This exercise calls for the records to be returned exactly, with images removed.

----- PROVIDED DATA -----

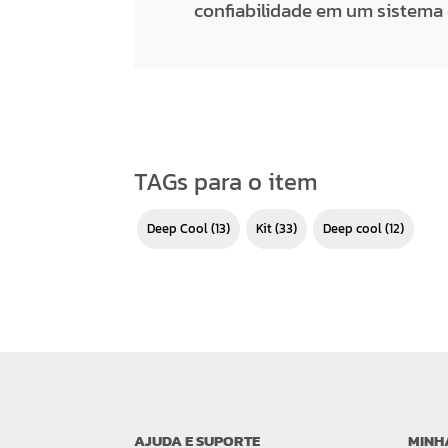
confiabilidade em um sistema 
TAGs para o item
Deep Cool
(13)
kit
(33)
deep cool
(12)
AJUDA E SUPORTE
MINH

-----

**SOLUTION TO THE EXERCISE**
confiabilidade em um sistema 
TAGs para o item
Deep Cool
(13)
kit
(33)
deep cool
(12)
AJUDA E SUPORTE
MINH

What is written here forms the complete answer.